Kerr is accused of accepting more than $57,000 in illicit payments from business people in exchange for his help making sure they received the permits and licenses needed to run various marijuana operations in the town. The money, prosecutors alleged, was disguised by Kerr and his co-schemers as gifts, donations to a charitable fund or Kerr’s election campaign, and other ruses.
Kerr, who served as Adelanto’s mayor from 2014 to 2018, came under suspicion of authorities while still in office. In 2018, federal agents served search warrants on Kerr’s home, City Hall and a local marijuana dispensary. Kerr is the second elected official from Adelanto to be accused of accepting bribes for fast-tracking marijuana businesses. In 2017, then-Mayor Pro Tem Jermaine Wright was charged with a similar scheme.
As mayor, Kerr was a strong proponent of opening the city to legal marijuana operations. He voted to allow marijuana cultivation in the city, medical marijuana dispensaries to operate, and an array of other commercial marijuana activities, according to the indictment. His support, prosecutors allege, stemmed at least in part from his desire to enrich himself.
According to an indictment issued by a grand jury this week, Kerr exploited his role as mayor to vote to approve city ordinances that helped the people paying him and served on Adelanto’s Cannabis Dispensary Permit Committee, which determined the number of permits that would be issued and which applicants would receive them.
Prosecutors did not name the people who were allegedly bribing and scheming with Kerr.
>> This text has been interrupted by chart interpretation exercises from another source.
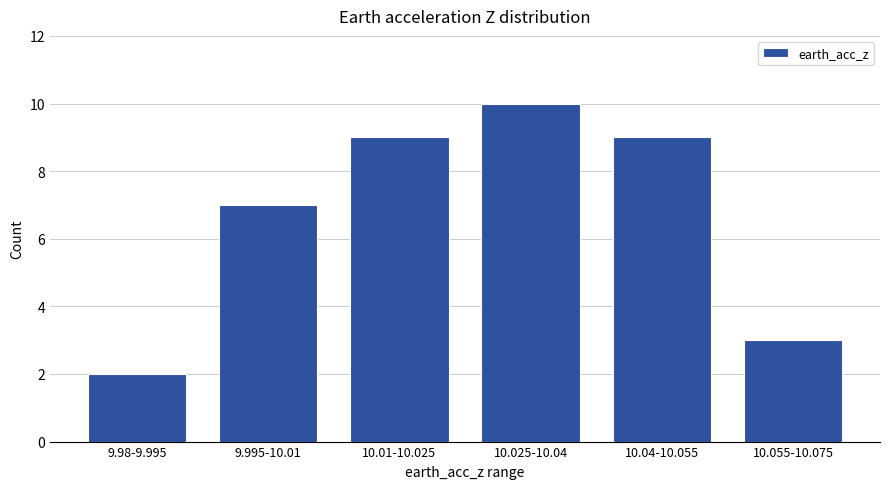

Reading right to left, list all the values displayed in this chart.

3	9	10	9	7	2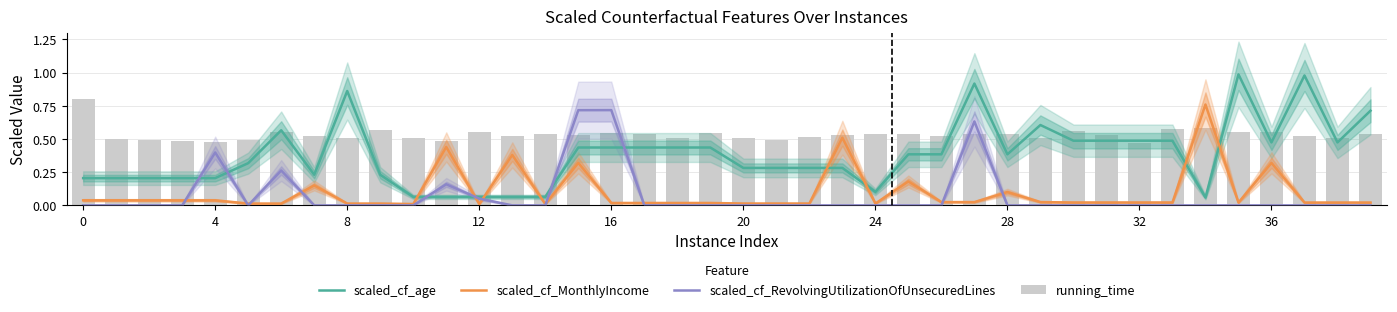

Which series has the widest spread of values?

scaled_cf_age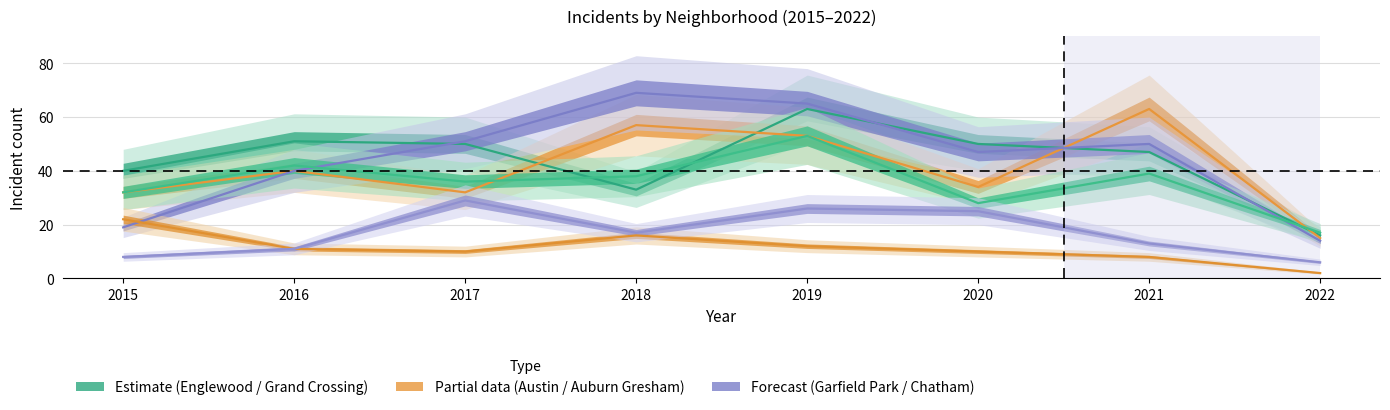

What is the total value across all series at 2019?

272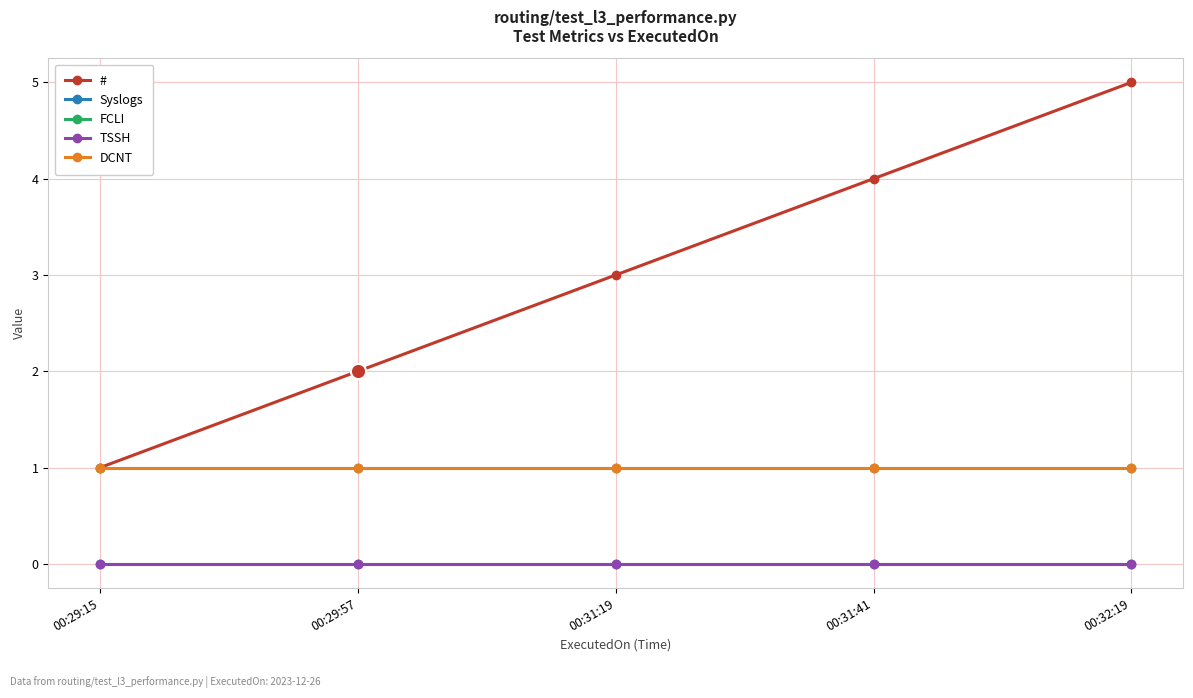

What is the total value across all series at 00:29:15?

3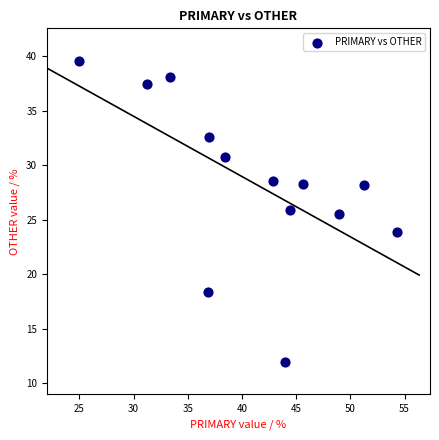

What is the range of X values (max minus min)?

29.3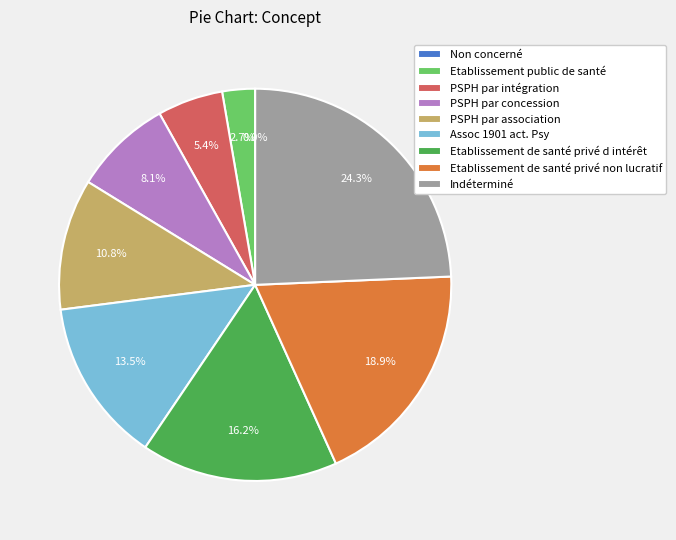

Which category has the smallest portion of the pie?

Non concerné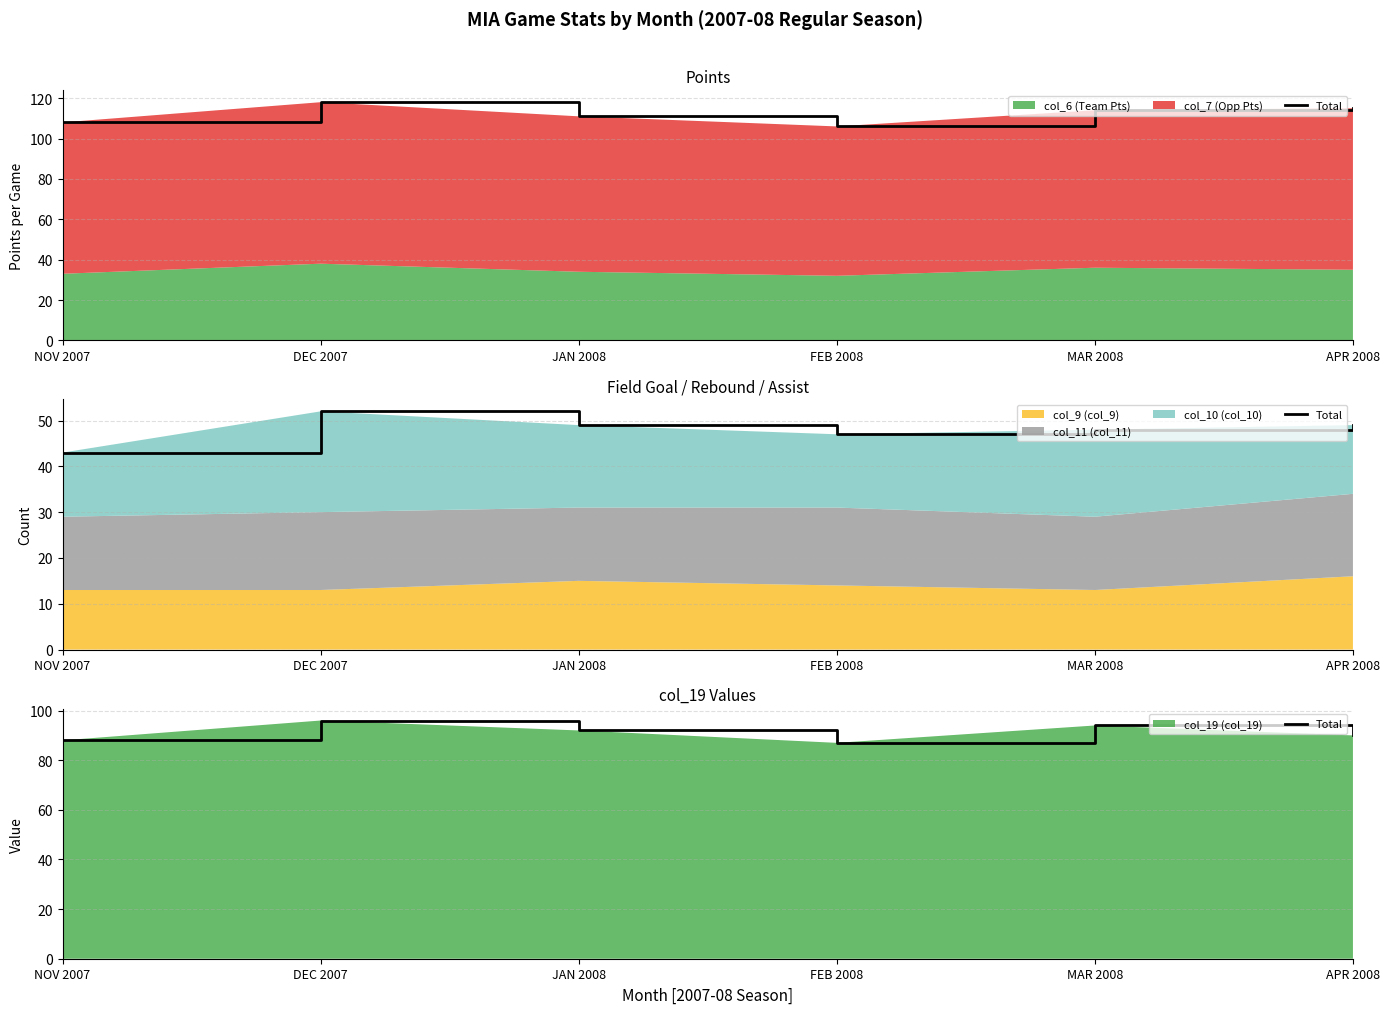

Which label corresponds to the largest value in the chart?

DEC 2007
One of them is a lawyer who was identified in the indictment as “Person A.” Two others, “Person C and “Person D,” had stakes in businesses in the city, including those involving marijuana cultivation, prosecutors said.
At a meeting in November 2016, the Adelanto City Council discussed a proposed ordinance that would help determine where medical marijuana dispensaries would be located. The initial proposal called for two zones would have excluded a former restaurant purchased two months earlier by Person A and his spouse.
During the council’s discussion, Kerr successfully pushed to change the boundaries to include the old restaurant. The plans Person A and his wife submitted to the city called for the building to be renovated with “elongated sales counters,” a “dispensing room,” “cashier,” and “security room,” the indictment alleges. It was unclear from the indictment whether it ever opened as a dispensary.
The following month, Kerr deposited a $5,000 check dated with the same day as the council meeting from a real estate trust account controlled by Person A, according to the indictment. The check’s memo line read, “ADV XMAS FUND.”
The following May, Kerr voted twice on city marijuana rules to assist Person A, the indictment alleges, and received three $10,000 checks from Person A’s law firm that year. The memo lines of each check stated, “ADVANCE.”
In total, Kerr accepted at least $57,500 in bribes and kickbacks from Person A, Person C and others, prosecutors allege.